• WORK INSTRUCTION:
Pick each line containing "pueden" out of the records.

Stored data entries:
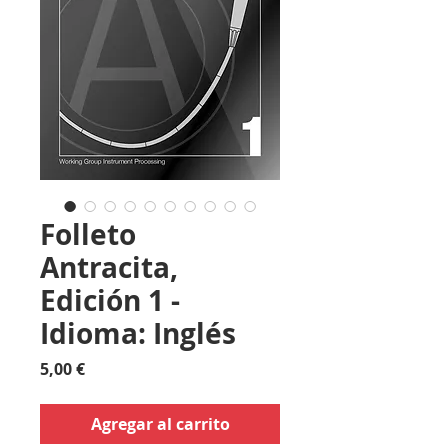
Folleto
Antracita,
Edición 1 -
Idioma: Inglés
Precio
5,00 €
Agregar al carrito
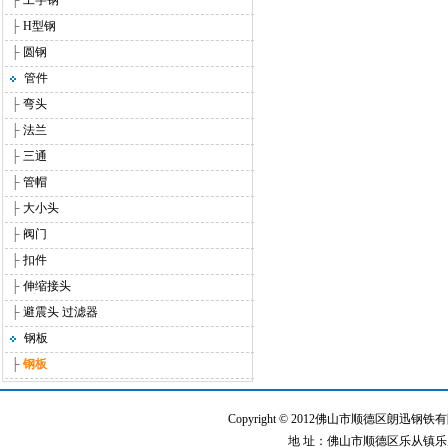
├
工字钢
├
H型钢
├
圆钢
管件
├
弯头
├
法兰
├
三通
├
管帽
├
大小头
├
阀门
├
扣件
├
伸缩接头
├
避震头 过滤器
钢板
├
钢板
Copyright © 2012佛山市顺德区朗迅钢铁有限公
地 址：佛山市顺德区乐从镇乐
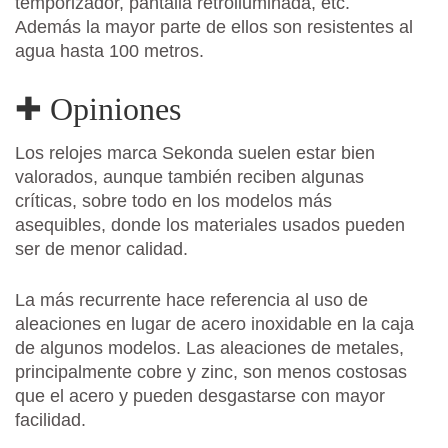
temporizador, pantalla retroiluminada, etc.
Además la mayor parte de ellos son resistentes al
agua hasta 100 metros.
✚ Opiniones
Los relojes marca Sekonda suelen estar bien
valorados, aunque también reciben algunas
críticas, sobre todo en los modelos más
asequibles, donde los materiales usados pueden
ser de menor calidad.
La más recurrente hace referencia al uso de
aleaciones en lugar de acero inoxidable en la caja
de algunos modelos. Las aleaciones de metales,
principalmente cobre y zinc, son menos costosas
que el acero y pueden desgastarse con mayor
facilidad.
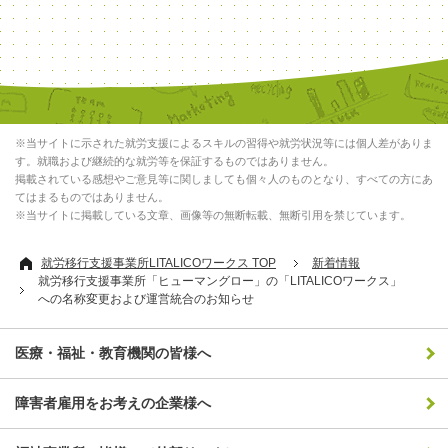
※当サイトに示された就労支援によるスキルの習得や就労状況等には個人差がありま
す。就職および継続的な就労等を保証するものではありません。
掲載されている感想やご意見等に関しましても個々人のものとなり、すべての方にあ
てはまるものではありません。
※当サイトに掲載している文章、画像等の無断転載、無断引用を禁じています。
就労移行支援事業所LITALICOワークス TOP
新着情報
就労移行支援事業所「ヒューマングロー」の「LITALICOワークス」
への名称変更および運営統合のお知らせ
医療・福祉・教育機関の皆様へ
障害者雇用をお考えの企業様へ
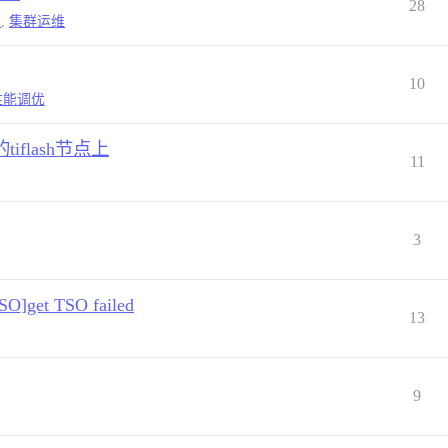
28
署
,
集群运维
10
性能调优
iflash节点上
11
3
]get TSO failed
13
9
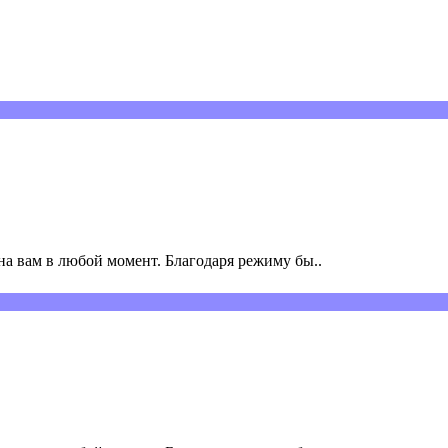
а вам в любой момент. Благодаря режиму бы..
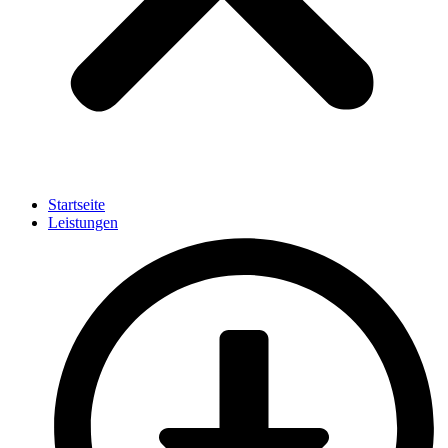
Startseite
Leistungen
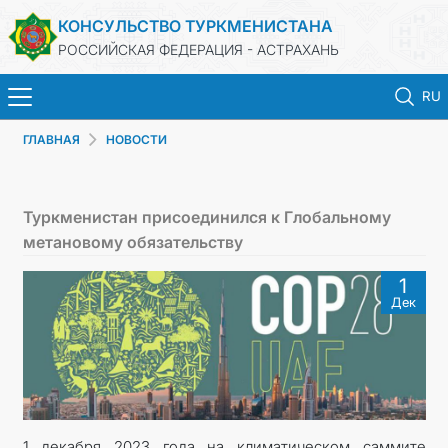
КОНСУЛЬСТВО ТУРКМЕНИСТАНА
РОССИЙСКАЯ ФЕДЕРАЦИЯ - АСТРАХАНЬ
RU
ГЛАВНАЯ
НОВОСТИ
ГЛАВНАЯ
НОВОСТИ
Туркменистан присоединился к Глобальному
метановому обязательству
ТУРКМЕНИСТАН
1
Дек
ПРОДЛЕНИЕ СРОКА ПАСПОРТА
КОНСУЛЬСКИЕ УСЛУГИ
ДОКУМЕНТЫ
1 декабря 2023 года на климатическом саммите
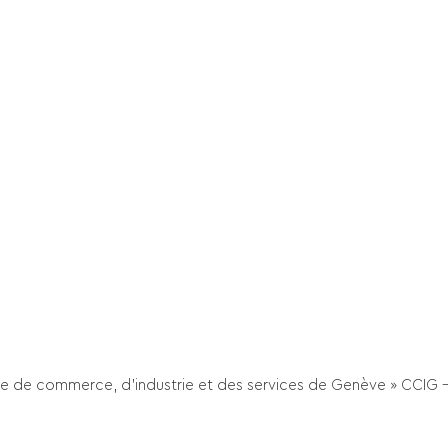
re de commerce, d’industrie et des services de Genève » CCIG – 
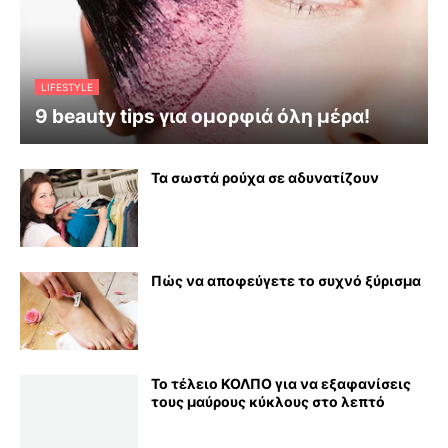
LIFESTYLE
9 beauty tips για ομορφιά όλη μέρα!
Τα σωστά ρούχα σε αδυνατίζουν
Πώς να αποφεύγετε το συχνό ξύρισμα
Το τέλειο ΚΟΛΠΟ για να εξαφανίσεις
τους μαύρους κύκλους στο λεπτό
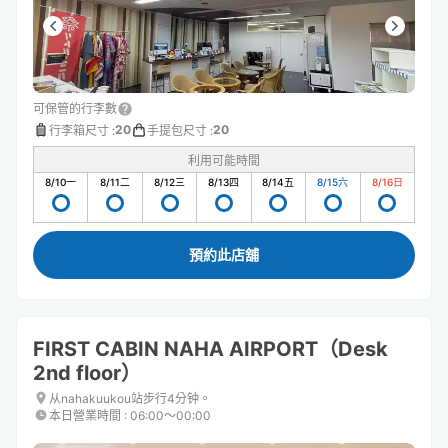
可保管的行李數
20
20
行李箱尺寸
:
手提包尺寸
:
利用可能時間
8/10
一
8/11
二
8/12
三
8/13
四
8/14
五
8/15
六
8/16
日
預約此店舖
FIRST CABIN NAHA AIRPORT（Desk
2nd floor）
从nahakuukou站步行4分钟。
本日營業時間
:
06:00〜00:00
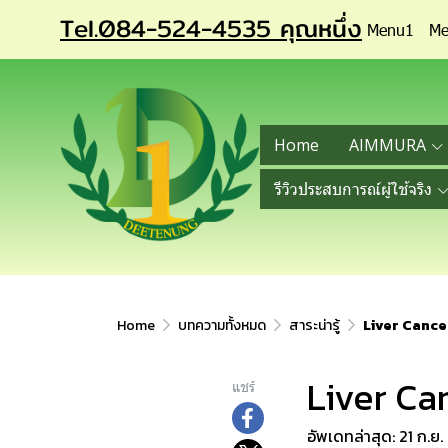
Tel.084-524-4535 คุณหนึ่ง
Menu1
Me
Home
AIMMURA
รีวิวประสบการณ์ผู้ใช้จริง
Home
บทความทั้งหมด
สาระน่ารู้
Liver Cancer
Liver Can
แชร์
อัพเดทล่าสุด: 21 ก.ย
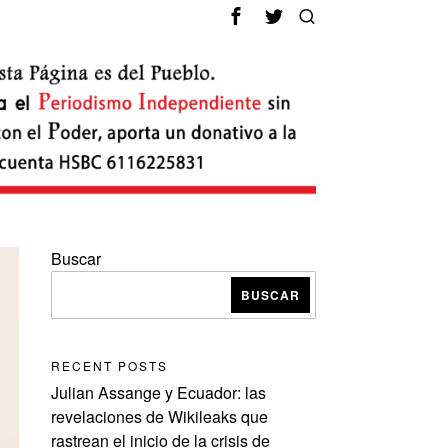
Buscar
BUSCAR
RECENT POSTS
Julian Assange y Ecuador: las
revelaciones de Wikileaks que
rastrean el inicio de la crisis de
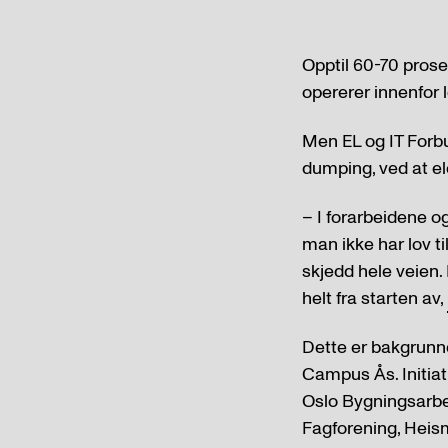
Opptil 60-70 prose
opererer innenfor 
Men EL og IT Forbu
dumping, ved at ele
– I forarbeidene o
man ikke har lov ti
skjedd hele veien.
helt fra starten av,
Dette er bakgrunne
Campus Ås. Initiat
Oslo Bygningsarbe
Fagforening, Heis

• TASK RESPONSE:
asequibles, donde los materiales usados pueden
que el acero y pueden desgastarse con mayor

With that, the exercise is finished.